Gdansk

Jul 03, 2005 21:37

Poland has been luring me, a vast terra incognita just to the right of
here on the map, for some time now. Earlier this year I made a
fleeting visit across the Neiße/Nysa to Zgorzelec for an hour or so.
But we have friends living in Gdansk who have been wondering for some
time when we'd show up. With another friend flying over from the
States for a week, we finally managed a long weekend visit.

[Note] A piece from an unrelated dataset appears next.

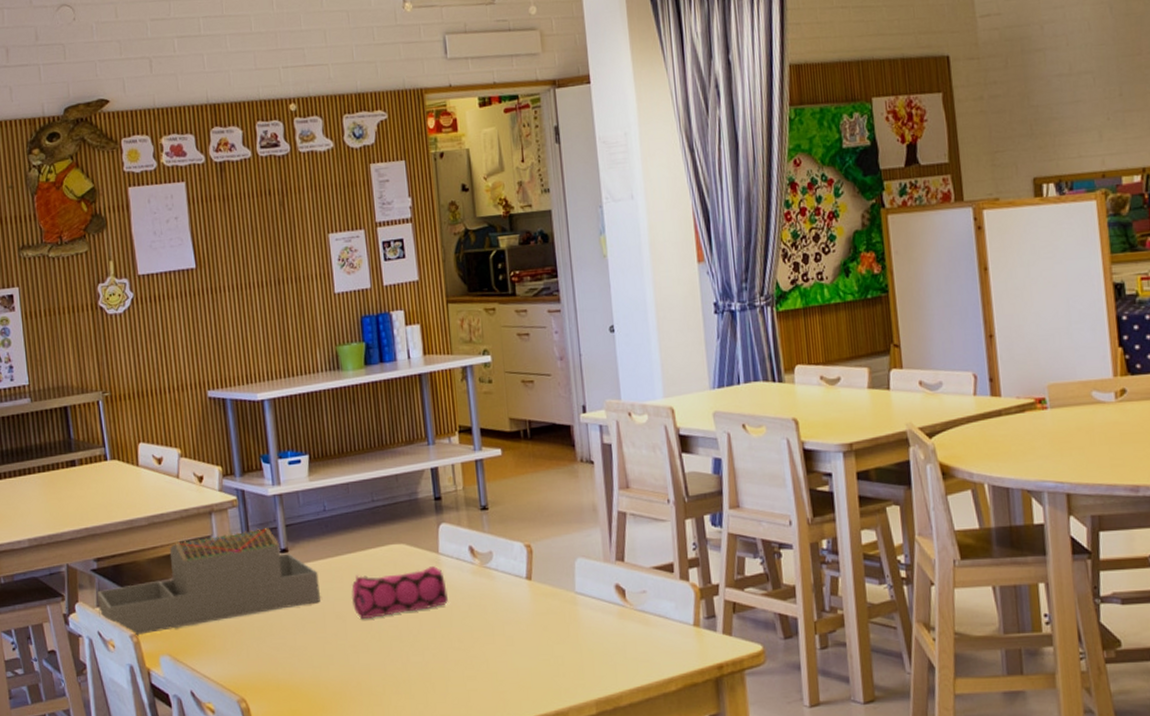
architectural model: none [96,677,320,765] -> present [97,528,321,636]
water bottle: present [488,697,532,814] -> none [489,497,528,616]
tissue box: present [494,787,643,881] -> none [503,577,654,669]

Some disordered impressions

  • the first billboards as you arrive in Szeczin are for MacDonalds.
  • whether it's something about the vehicles or the fuel they burn, the diesel fumes can be a bit oppressive in the centre of town.
  • the Ship Worker's Museum is a major highlight of the town. This is where the Solidarity movement begun. The museum is installed in the rooms where the unions negotiated with the goverment.
  • Gdansk has an interesting old town. There are lots of old houses (surviving? rebuilt?) in what is apparently Hanseatic style, with tall elegant facades with curving silhouettes topped by intricate "figurehead" animal statues.
  • amber and amber sellers are everywhere in town. The latter are kept busy trying to sell to well-off German and American tourists.
  • the language sounds quite pleasant, which is surprising given the aggressive appearance of written Polish. Apparently vowels are expensive in Poland, so the Poles have learned to survive on levels so low as to be near-fatal for native English speakers.
  • nearby in Marbork is a massive brick castle extensively restored by Germans in the early 20th century, just in time to be heavily damaged in the Second World War. It was formerly the headquarters of the local Teutonic knights. It has all the de rigueur accessories: moats, portcullis, arrow slits, and an absolutely stunning chapel which wouldn't have been out of place in Rome.
  • There were Teutonic knights running around here in the fourteenth century or so when they were busy spreading the Word. Lithuania, just up the road, was the last part of Europe to convert to Christianity. Apparently, at lance-point.
  • foreign movies on TV aren't subtitled. Instead, someone reads the translation over the original voices, which you can still pick out if you listen carefully. I find this more satisfying than the German practice of dubbing everything.
  • the trains will probably get you where you wanted to go, eventually. It took us 6 or more hours to crawl 450 or so kilometres across the top of Poland. While this might seem reasonable by Australian standards for train travel, it feels slow after spending time in Germany.
  • Poland is big. There's still another half of the country waiting for us to explore to the east of Gdansk.